Watch for instance status checks and EC2 events (planned downtime) in the EC2 API. You can poll those and send to Cloudwatch to create an alarm.
Create a simple daemon on the server which writes to DynamoDB every second (has better granularity than Cloudwatch). Have a second process query the heartbeats and alert when missing.
Put all instances in a load balancer with a dummy port open that that gives a TCP response. Setup TCP health checks on the ELB, and alert on unhealthy instances.
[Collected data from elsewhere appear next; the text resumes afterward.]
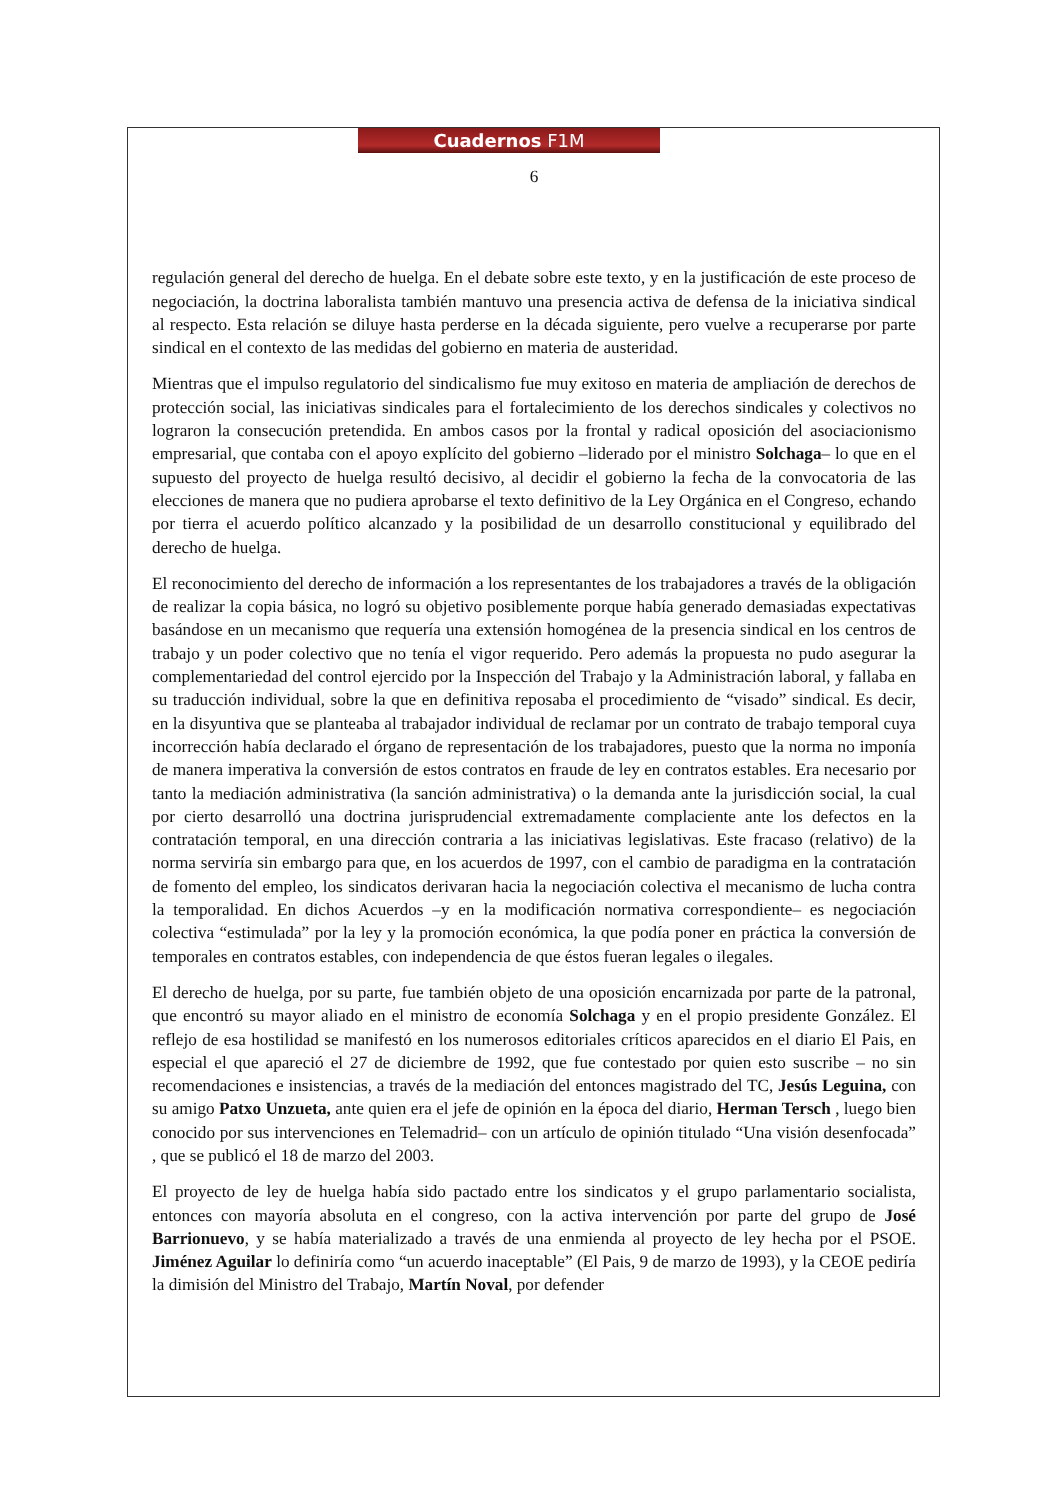Cuadernos F1M
6
regulación general del derecho de huelga. En el debate sobre este texto, y en la justificación de este proceso de negociación, la doctrina laboralista también mantuvo una presencia activa de defensa de la iniciativa sindical al respecto. Esta relación se diluye hasta perderse en la década siguiente, pero vuelve a recuperarse por parte sindical en el contexto de las medidas del gobierno en materia de austeridad.
Mientras que el impulso regulatorio del sindicalismo fue muy exitoso en materia de ampliación de derechos de protección social, las iniciativas sindicales para el fortalecimiento de los derechos sindicales y colectivos no lograron la consecución pretendida. En ambos casos por la frontal y radical oposición del asociacionismo empresarial, que contaba con el apoyo explícito del gobierno –liderado por el ministro Solchaga– lo que en el supuesto del proyecto de huelga resultó decisivo, al decidir el gobierno la fecha de la convocatoria de las elecciones de manera que no pudiera aprobarse el texto definitivo de la Ley Orgánica en el Congreso, echando por tierra el acuerdo político alcanzado y la posibilidad de un desarrollo constitucional y equilibrado del derecho de huelga.
El reconocimiento del derecho de información a los representantes de los trabajadores a través de la obligación de realizar la copia básica, no logró su objetivo posiblemente porque había generado demasiadas expectativas basándose en un mecanismo que requería una extensión homogénea de la presencia sindical en los centros de trabajo y un poder colectivo que no tenía el vigor requerido. Pero además la propuesta no pudo asegurar la complementariedad del control ejercido por la Inspección del Trabajo y la Administración laboral, y fallaba en su traducción individual, sobre la que en definitiva reposaba el procedimiento de “visado” sindical. Es decir, en la disyuntiva que se planteaba al trabajador individual de reclamar por un contrato de trabajo temporal cuya incorrección había declarado el órgano de representación de los trabajadores, puesto que la norma no imponía de manera imperativa la conversión de estos contratos en fraude de ley en contratos estables. Era necesario por tanto la mediación administrativa (la sanción administrativa) o la demanda ante la jurisdicción social, la cual por cierto desarrolló una doctrina jurisprudencial extremadamente complaciente ante los defectos en la contratación temporal, en una dirección contraria a las iniciativas legislativas. Este fracaso (relativo) de la norma serviría sin embargo para que, en los acuerdos de 1997, con el cambio de paradigma en la contratación de fomento del empleo, los sindicatos derivaran hacia la negociación colectiva el mecanismo de lucha contra la temporalidad. En dichos Acuerdos –y en la modificación normativa correspondiente– es negociación colectiva “estimulada” por la ley y la promoción económica, la que podía poner en práctica la conversión de temporales en contratos estables, con independencia de que éstos fueran legales o ilegales.
El derecho de huelga, por su parte, fue también objeto de una oposición encarnizada por parte de la patronal, que encontró su mayor aliado en el ministro de economía Solchaga y en el propio presidente González. El reflejo de esa hostilidad se manifestó en los numerosos editoriales críticos aparecidos en el diario El Pais, en especial el que apareció el 27 de diciembre de 1992, que fue contestado por quien esto suscribe – no sin recomendaciones e insistencias, a través de la mediación del entonces magistrado del TC, Jesús Leguina, con su amigo Patxo Unzueta, ante quien era el jefe de opinión en la época del diario, Herman Tersch , luego bien conocido por sus intervenciones en Telemadrid– con un artículo de opinión titulado “Una visión desenfocada” , que se publicó el 18 de marzo del 2003.
El proyecto de ley de huelga había sido pactado entre los sindicatos y el grupo parlamentario socialista, entonces con mayoría absoluta en el congreso, con la activa intervención por parte del grupo de José Barrionuevo, y se había materializado a través de una enmienda al proyecto de ley hecha por el PSOE. Jiménez Aguilar lo definiría como “un acuerdo inaceptable” (El Pais, 9 de marzo de 1993), y la CEOE pediría la dimisión del Ministro del Trabajo, Martín Noval, por defender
Unless you use a product like Blue Matador (automatically notifies you of production issues), it's actually quite heinous to set something like this up - let alone maintain it. That said, if you're going down the road, and want some help getting started using Cloudwatch (terminology, alerts, logs, etc), start with this blog: How to Monitor Amazon EC2 with CloudWatch
You can use CloudWatch Event Rule to Monitor whenever any EC2 instance goes down. You can create an Event rule from CloudWatch console as following :
In the CLoudWatch Console choose Events -> rule
For Event Pattern, In service Name Choose EC2
For Event Type, Choose EC2 Instance State-change Notification
For Specific States, Choose Stopped
In targets Choose any previously created SNS topic for sending a notification!
Source : Create a Rule - https://docs.aws.amazon.com/AmazonCloudWatch/latest/events/CloudWatch-Events-Input-Transformer-Tutorial.html#input-transformer-create-rule
This is not exactly a CloudWatch alarm, however this serves the purpose of monitoring/notification.